I’ve heard that when the brain tires, yawning is a way to refresh it with a larger than usual oxygen supply. My un-substantiated theory is that when we observe that our brains think “hey, good idea” and stimulate our body into doing the same.
I don’t know, but it is fun to do when you are walking back to your seat on an aircraft. By the time you sit down half the passengers are yawning.
I remember a couple of years back, I was taking a standardized test (I can’t remember if it was the MCAS or the PSAT, but I digress), and there was a question about yawning. Everyone in the classroom taking the test started yawning uncontrollably for the entire duration of the test.
p.s. @dpworkin Be nice. Obviously English isn’t his first language.
I heard it was because when you see another person yawn, it reminds your brain to check if you have enough air, so you yawn.
I’m not nice. Suck it up.
It is a matter of very active inquiry. Gordon Gallup and his group at SUNY Albany have an hypothesis (which I think is crap) that it has to do with cooling a hyperthermic brain. They actually have written a protocol for an experiment, but they haven’t collected any data yet.

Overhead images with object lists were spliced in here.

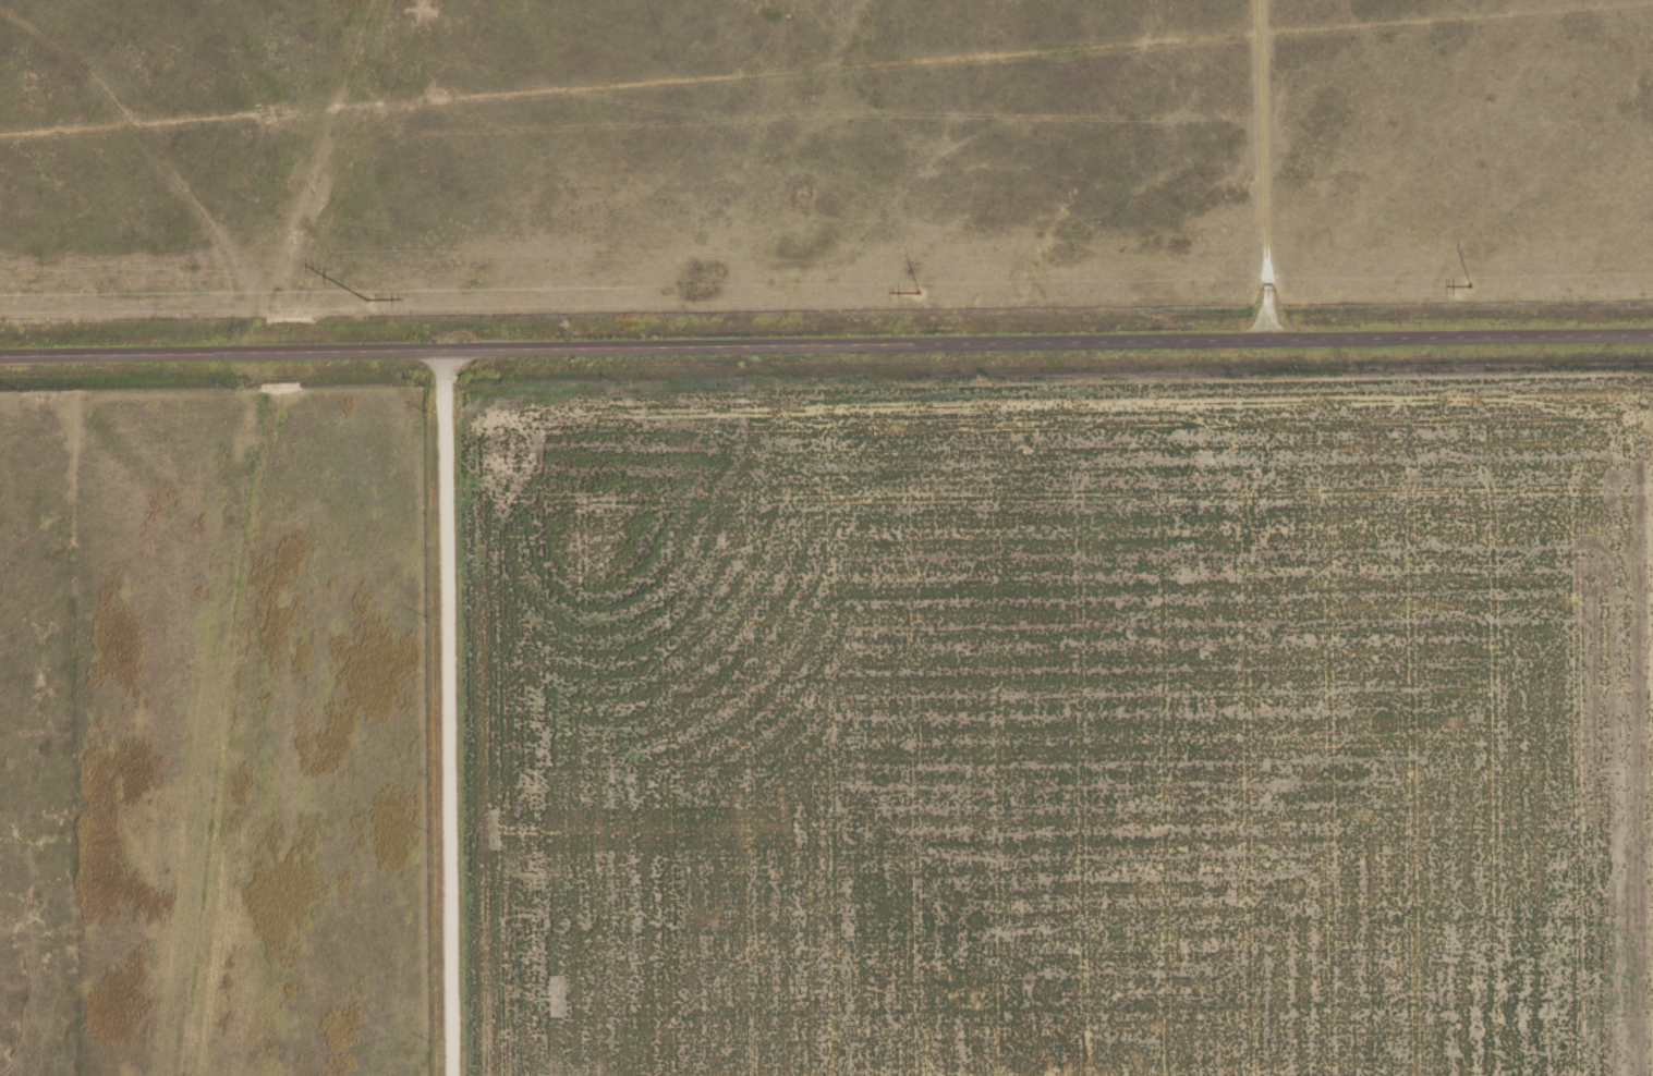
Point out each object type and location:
road: (142, 165)
power tower: (1468, 285)
power tower: (918, 292)
power tower: (365, 299)
road: (826, 341)
road: (453, 711)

At any rate, nobody knows, and everyone wants to find out. Canine behaviorists note that dogs yawn to dissipate anxiety, and some evolutionary psychologists think that for that reason it may have had a derived social function in Homo to release social tension.
Any reasons people give at this point in time are merely theories. No one knows why we yawn, why it is contagious, or even why it’s contagious cross-species.
short to answer to @betoalvo: mirror neurons. Google it.
@cockswain – I wholeheartedly agree. :)
I was looking for an email forward I got eons ago, where a professor asked students this question and one of them replied that when one person yawned, it created an air pressure disturbance, which then caused other people to yawn to accomodate the change in pressure. I always liked that answer and kind of wish it was true.
Anyway, in searching for that, I found this article suggesting that we yawn to cool our brains down and there’s another article that.says how cool our brains are will affect our susceptibility to catching someone else’s yawn.
I have perfected the art of yawning with my mouth closed (to prevent socially inappropriate yawning), but my technique involves breathing in a lot of air through my nose and then back out. So the brain-cooling thing jives, considering nose-breathers have a lower incidence of catching yawns (as well as people with cool packs on their foreheads).
I can make my sister yawn over the PHONE!